I Why Does This Higher Order Derivative Equation Hold?

[LauwranceGilbert]

mod: moved from homework

Does anyone know why and when this equation holds? I have searched online but cannot find the reason or the rules for the higher order derivatives.

 

[jedishrfu]

Can you provide some context of where you found this equation and what you were investigating?

It looks like ordinary power rules applied to derivatives ie derivative chain rule.

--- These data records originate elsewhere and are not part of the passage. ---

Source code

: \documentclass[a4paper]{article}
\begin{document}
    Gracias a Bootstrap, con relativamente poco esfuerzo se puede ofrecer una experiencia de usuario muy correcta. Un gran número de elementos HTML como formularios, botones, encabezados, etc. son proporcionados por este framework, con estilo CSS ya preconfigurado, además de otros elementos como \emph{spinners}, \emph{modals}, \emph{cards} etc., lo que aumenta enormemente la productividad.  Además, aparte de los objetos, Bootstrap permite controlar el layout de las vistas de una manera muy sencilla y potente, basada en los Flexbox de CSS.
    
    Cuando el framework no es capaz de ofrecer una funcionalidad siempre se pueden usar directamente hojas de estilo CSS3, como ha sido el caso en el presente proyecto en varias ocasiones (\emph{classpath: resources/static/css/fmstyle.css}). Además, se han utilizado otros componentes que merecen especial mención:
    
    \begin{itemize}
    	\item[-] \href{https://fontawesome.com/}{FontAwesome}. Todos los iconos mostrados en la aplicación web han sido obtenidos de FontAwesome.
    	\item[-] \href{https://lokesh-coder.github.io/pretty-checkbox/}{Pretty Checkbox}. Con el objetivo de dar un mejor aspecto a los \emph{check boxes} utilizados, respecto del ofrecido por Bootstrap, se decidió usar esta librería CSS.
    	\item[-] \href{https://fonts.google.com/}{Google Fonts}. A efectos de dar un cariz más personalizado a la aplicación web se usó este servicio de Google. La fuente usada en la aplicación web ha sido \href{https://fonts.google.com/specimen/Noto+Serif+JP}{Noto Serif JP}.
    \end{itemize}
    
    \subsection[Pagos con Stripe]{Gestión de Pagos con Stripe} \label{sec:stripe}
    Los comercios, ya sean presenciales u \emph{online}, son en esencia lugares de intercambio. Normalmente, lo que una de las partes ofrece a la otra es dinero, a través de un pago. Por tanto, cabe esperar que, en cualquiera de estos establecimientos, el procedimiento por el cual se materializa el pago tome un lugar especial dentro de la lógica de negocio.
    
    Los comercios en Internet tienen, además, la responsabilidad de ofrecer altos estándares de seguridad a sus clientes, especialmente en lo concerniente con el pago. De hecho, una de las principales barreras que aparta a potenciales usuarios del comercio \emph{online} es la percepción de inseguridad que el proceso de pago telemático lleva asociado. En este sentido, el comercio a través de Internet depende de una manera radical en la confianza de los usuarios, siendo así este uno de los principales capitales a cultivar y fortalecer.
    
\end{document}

https://en.wikipedia.org/wiki/Chain_rule

There's a section further into the article talking about generalizations of the rule:

Higher derivatives[edit]
Faà di Bruno's formula generalizes the chain rule to higher derivatives. Assuming that y = f(u) and u = g(x), then the first few derivatives are:

\begin{aligned}{\frac {dy}{dx}}&={\frac {dy}{du}}{\frac {du}{dx}}\\[4pt]{\frac {d^{2}y}{dx^{2}}}&={\frac {d^{2}y}{du^{2}}}\left({\frac {du}{dx}}\right)^{2}+{\frac {dy}{du}}{\frac {d^{2}u}{dx^{2}}}\\[4pt]{\frac {d^{3}y}{dx^{3}}}&={\frac {d^{3}y}{du^{3}}}\left({\frac {du}{dx}}\right)^{3}+3\,{\frac {d^{2}y}{du^{2}}}{\frac {du}{dx}}{\frac {d^{2}u}{dx^{2}}}+{\frac {dy}{du}}{\frac {d^{3}u}{dx^{3}}}\\[4pt]{\frac {d^{4}y}{dx^{4}}}&={\frac {d^{4}y}{du^{4}}}\left({\frac {du}{dx}}\right)^{4}+6\,{\frac {d^{3}y}{du^{3}}}\left({\frac {du}{dx}}\right)^{2}{\frac {d^{2}u}{dx^{2}}}+{\frac {d^{2}y}{du^{2}}}\left(4\,{\frac {du}{dx}}{\frac {d^{3}u}{dx^{3}}}+3\,\left({\frac {d^{2}u}{dx^{2}}}\right)^{2}\right)+{\frac {dy}{du}}{\frac {d^{4}u}{dx^{4}}}.\end{aligned}

Here's a presentation where they use something like this for trig derivatives:

https://www.cs.drexel.edu/classes/Calculus/MATH121_Fall02/lecture14.pdf

 

[Ray Vickson]

mod: moved from homework

Does anyone know why and when this equation holds? I have searched online but cannot find the reason or the rules for the higher order derivatives.

View attachment 213801

The first equality is easy: the $(4M+4)$th derivative of $F$ is just the 4th derivative of the $(4M)$th derivative. The second equality is false, in general, because there are many counterexamples. The $(4M+4)$th derivative is usually not a constant ($= (-4)^M$ ) times the 4th derivative.